Putin’s Gazprombank Move Creates Ripple in EU-U.S. Sanctions Strategy

The European Union is working with the United States to soften the blow without undermining their shared stance against Moscow. Gazprombank, pivotal for Russian natural gas transactions, has become a focal point of geopolitical and energy strategy since the U.S. imposed sanctions last month.
While President Vladimir Putin’s decision to scrap the requirement for foreign buyers to rely solely on Gazprombank offers some flexibility, it’s done little to untangle the legal and logistical challenges facing the EU.
The current discussions revolve around whether payments can flow through a Luxembourg-based subsidiary of Gazprombank or alternate channels entirely. The stakes are high: while Europe’s reliance on Russian pipeline gas has plummeted—from over 40% of imports in 2021 to about 8% last year—Russia still supplies nearly 15% of the bloc’s combined pipeline and LNG needs. Meanwhile, Norway and the U.S. have stepped in as Europe’s top suppliers, with shares of 30% and 19%, respectively.
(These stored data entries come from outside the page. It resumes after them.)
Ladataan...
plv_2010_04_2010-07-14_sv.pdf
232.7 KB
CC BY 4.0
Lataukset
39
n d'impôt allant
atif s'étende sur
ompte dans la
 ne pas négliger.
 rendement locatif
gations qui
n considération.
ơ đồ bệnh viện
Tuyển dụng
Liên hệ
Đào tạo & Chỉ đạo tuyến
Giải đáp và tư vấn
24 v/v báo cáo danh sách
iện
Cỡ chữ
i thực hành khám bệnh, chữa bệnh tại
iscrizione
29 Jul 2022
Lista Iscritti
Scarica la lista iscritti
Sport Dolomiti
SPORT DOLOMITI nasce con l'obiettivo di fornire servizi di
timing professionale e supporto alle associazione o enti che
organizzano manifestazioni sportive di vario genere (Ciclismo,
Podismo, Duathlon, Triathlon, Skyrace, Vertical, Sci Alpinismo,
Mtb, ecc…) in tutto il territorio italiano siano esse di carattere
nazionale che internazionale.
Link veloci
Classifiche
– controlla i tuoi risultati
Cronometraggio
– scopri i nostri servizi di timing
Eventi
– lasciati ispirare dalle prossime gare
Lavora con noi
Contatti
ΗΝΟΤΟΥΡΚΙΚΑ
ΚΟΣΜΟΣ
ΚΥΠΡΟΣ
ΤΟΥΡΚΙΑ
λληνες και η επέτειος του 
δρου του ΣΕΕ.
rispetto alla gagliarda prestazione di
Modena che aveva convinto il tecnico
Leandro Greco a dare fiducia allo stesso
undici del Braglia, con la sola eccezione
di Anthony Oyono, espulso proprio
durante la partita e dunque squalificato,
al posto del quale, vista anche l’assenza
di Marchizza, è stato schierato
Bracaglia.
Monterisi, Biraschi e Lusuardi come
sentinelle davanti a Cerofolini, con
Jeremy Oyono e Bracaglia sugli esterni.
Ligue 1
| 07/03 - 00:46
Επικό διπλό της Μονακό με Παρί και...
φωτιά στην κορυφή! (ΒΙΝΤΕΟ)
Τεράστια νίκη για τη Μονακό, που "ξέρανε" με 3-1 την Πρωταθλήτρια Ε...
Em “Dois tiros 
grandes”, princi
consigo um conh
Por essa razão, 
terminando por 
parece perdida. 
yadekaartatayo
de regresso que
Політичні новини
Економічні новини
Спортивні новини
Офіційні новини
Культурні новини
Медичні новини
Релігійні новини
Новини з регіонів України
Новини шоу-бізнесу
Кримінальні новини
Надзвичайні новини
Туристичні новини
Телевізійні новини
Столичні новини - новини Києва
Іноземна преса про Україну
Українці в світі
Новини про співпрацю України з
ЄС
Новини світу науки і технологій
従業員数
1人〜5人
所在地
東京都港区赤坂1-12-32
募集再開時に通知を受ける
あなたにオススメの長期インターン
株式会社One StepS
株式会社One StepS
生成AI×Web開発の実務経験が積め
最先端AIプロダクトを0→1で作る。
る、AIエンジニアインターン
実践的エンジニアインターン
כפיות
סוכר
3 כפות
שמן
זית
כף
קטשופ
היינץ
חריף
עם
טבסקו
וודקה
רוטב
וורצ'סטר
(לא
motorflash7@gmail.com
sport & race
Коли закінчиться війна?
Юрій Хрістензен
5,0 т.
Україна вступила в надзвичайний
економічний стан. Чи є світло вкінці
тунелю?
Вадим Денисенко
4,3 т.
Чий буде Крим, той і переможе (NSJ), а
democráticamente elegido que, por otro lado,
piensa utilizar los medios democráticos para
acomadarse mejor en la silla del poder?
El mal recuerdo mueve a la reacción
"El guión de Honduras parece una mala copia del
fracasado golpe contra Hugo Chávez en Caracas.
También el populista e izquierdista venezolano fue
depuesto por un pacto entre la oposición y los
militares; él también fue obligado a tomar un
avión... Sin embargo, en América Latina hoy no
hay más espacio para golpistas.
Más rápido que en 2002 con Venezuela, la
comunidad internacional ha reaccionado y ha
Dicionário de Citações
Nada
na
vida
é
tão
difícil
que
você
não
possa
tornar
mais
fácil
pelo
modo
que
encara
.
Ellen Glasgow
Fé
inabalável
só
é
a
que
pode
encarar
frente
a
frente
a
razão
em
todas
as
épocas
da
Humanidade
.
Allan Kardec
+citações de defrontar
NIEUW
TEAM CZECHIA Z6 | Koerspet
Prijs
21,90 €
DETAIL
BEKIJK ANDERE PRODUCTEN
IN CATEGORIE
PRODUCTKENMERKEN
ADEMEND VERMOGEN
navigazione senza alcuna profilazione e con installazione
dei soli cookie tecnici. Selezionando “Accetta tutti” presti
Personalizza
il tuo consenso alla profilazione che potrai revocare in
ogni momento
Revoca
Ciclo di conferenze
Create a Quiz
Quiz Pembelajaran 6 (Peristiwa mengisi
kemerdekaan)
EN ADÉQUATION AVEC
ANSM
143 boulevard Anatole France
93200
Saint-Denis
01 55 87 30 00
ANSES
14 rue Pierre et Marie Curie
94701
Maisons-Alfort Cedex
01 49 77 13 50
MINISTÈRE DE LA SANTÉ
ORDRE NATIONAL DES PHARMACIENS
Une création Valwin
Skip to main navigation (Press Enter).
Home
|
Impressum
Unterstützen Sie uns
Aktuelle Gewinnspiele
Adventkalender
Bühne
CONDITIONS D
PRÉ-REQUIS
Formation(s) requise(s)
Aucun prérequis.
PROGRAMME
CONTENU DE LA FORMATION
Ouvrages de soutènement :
Banks facilitating gas payments are still wary of any misstep that could land them in violation of sanctions. Slovakia and Hungary have found themselves in particularly vulnerable positions. Hungary has even petitioned the U.S. for a sanctions waiver, desperate to secure its energy future.
Turkey is also seeking a U.S. sanctions waiver to continue using the bank for paying for its energy imports from Russia, while also talking with Russian officials about the future of energy trade and payments.
Last month, the U.S. Department of the Treasury’s Office of Foreign Assets Control (OFAC) sanctioned Gazprombank in what the Treasury said was “another major step in implementing commitments made by G7 leaders to curtail Russia’s use of the international financial system to further its war against Ukraine.”